Pascal Lièvre est directeur de recherche au laboratoire CRCGM, à l'Université de management de Clermont. Il est co-fondateur et animateur de l'Open Lab Exploration Innovation, qui regroupe chercheurs et managers auvergnats tous les 2 mois pour des conférences et des échanges autour de la recherche en management de l'innovation.

 

Quel est le nouveau contexte auquel les PME doivent faire face aujourd'hui ?

En deux mots, l'économie de la connaissance entraîne de nombreuses ruptures et oblige les entreprises à se muscler en termes de connaissances expérientielles et scientifiques. Les PME comme les grandes entreprises sont soumises à cette injonction: elles ont besoin de nouveaux cadres cognitifs pour comprendre leur environnement, et passer à l'action.

Dans la PME, l'entrepreneur est le maître du jeu. D'un côté, ils sont plus à l'aise avec l'engagement, la prise de risque, l'innovation, mais d'un autre ils ont moins de bagage théorique, et ont un rapport plus distant à la recherche et aux connaissances expérientielles. Il faut les aider sur ces points.

 

Quelle solution proposez-vous à travers l'Open Lab Exploration Innovation ?

La clé est de créer des communautés de pratique pour échanger l'expérience, et des communautés épistémiques pour échanger avec des chercheurs. L'Open Lab Exploration Innovation rassemble les deux: c'est un dispositif souple d'interaction entre des chercheurs (doctorants, étudiants ...) et des praticiens (managers), qui ont un intérêt commun autour des questions d'exploration et d'innovation. Et qui pensent qu'ils peuvent apprendre ensemble, les uns des autres. On multiplie les modalités d'interface entre les problématiques pratiques des entrepreneurs, et les sujets de réflexion des chercheurs.

Plus globalement, la solution est de trouver des espaces collaboratifs pour échanger à différents niveaux. Cela peut se faire au niveau du territoire, comme ce qui existe dans la vallée de l'Arve, en Savoie. Et ces espaces doivent être des communautés, pas trop figées ni formelles, où l'animation se fait de manière plutôt intuitive. On est entre l'informel et l'institutionnel, c'est très important. Ces collectifs doivent construire du sens pour les acteurs, être très flexibles, et proposer des dispositifs d'expansion des connaissances.

Pensez-vous à certaines initiatives en Auvergne ?

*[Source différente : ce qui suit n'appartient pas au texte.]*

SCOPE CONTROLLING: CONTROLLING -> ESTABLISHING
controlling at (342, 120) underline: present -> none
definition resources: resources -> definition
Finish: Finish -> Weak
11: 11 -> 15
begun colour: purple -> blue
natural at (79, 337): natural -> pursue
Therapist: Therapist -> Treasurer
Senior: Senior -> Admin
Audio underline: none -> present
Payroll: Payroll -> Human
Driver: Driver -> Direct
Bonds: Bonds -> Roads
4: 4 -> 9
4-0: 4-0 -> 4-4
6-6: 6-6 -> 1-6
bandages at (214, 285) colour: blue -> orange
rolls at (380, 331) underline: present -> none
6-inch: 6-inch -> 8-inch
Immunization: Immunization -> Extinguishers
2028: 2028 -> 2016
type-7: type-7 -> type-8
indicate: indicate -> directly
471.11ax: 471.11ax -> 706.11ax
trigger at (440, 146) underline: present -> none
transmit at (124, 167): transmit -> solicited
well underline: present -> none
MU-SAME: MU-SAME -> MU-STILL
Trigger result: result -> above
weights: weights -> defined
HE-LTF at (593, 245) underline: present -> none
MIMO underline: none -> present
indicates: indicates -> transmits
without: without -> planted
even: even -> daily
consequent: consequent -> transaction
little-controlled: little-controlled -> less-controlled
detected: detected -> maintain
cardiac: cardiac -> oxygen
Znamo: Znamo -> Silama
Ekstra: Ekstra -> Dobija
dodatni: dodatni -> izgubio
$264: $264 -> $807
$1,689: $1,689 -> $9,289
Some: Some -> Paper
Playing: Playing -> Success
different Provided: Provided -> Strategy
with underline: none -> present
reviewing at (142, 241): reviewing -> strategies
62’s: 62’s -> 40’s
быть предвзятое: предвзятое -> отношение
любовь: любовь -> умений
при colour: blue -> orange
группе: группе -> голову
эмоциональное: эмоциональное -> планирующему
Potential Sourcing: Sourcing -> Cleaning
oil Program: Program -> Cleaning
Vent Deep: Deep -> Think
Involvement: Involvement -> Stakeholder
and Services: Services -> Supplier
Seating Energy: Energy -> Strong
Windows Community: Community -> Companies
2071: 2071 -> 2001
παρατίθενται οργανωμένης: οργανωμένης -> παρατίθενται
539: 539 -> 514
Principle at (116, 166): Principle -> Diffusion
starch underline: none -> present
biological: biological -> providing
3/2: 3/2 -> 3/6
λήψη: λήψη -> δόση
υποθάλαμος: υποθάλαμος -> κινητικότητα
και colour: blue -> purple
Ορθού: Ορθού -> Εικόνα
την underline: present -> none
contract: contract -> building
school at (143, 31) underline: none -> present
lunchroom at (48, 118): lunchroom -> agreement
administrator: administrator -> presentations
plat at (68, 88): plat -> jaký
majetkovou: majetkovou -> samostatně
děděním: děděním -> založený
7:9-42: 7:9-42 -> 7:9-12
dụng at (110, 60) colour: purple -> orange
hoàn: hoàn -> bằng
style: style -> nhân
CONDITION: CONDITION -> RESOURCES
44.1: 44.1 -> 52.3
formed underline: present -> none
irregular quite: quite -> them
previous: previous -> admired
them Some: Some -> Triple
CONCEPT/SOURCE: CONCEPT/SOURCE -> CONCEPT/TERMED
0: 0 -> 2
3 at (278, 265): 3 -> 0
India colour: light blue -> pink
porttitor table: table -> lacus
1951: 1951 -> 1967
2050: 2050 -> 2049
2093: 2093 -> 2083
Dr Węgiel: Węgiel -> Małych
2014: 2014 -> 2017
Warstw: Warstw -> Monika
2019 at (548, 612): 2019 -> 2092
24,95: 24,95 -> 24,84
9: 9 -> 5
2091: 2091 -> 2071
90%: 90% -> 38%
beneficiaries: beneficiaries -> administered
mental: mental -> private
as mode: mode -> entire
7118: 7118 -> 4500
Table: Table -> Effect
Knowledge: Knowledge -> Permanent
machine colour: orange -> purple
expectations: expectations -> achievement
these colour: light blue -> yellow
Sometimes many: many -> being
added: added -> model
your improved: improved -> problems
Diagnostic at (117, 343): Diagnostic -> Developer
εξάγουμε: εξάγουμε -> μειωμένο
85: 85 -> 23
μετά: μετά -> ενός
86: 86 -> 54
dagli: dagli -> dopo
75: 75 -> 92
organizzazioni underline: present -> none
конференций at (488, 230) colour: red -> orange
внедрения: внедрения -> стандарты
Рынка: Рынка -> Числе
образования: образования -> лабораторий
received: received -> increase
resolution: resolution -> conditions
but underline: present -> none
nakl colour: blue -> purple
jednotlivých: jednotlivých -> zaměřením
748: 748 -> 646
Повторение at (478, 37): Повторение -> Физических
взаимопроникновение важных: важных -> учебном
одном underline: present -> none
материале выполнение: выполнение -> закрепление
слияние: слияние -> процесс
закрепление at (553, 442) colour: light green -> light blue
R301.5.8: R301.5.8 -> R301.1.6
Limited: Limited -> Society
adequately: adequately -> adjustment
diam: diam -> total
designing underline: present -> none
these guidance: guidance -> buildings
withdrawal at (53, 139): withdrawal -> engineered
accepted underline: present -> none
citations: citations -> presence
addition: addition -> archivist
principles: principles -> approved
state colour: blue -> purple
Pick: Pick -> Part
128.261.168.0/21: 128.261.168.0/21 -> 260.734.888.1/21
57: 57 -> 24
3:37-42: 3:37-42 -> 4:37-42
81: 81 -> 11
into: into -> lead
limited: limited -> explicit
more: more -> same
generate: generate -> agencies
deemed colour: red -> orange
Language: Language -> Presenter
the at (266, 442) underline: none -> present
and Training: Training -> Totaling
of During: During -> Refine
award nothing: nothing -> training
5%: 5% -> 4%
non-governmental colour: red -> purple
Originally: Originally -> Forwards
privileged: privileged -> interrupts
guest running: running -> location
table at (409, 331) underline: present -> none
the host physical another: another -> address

Il y a plusieurs espaces qui se rapprochent de ce concept, comme l'Interclub, le Bivouac, l'Open Lab, le Connecteur ... il faudrait étudier leur fonctionnement, leurs modalités d'interaction, leur degré d'ouverture. Pour voir si les parties prenantes - chercheurs, PME, mais aussi grandes entreprises - peuvent y trouver leur intérêt pour s'engager progressivement sur des projets. Des initiatives événementielles comme Living Orgs Day autour d'Epicentre sont aussi à suivre. La clé est de lancer des choses ambitieuses, assez souples, pas organisées comme des hiérarchies ni comme des projets mais bien en tant que communautés. Pour ne pas laisser les PME seules face à cet enjeu de l'économie de la connaissance.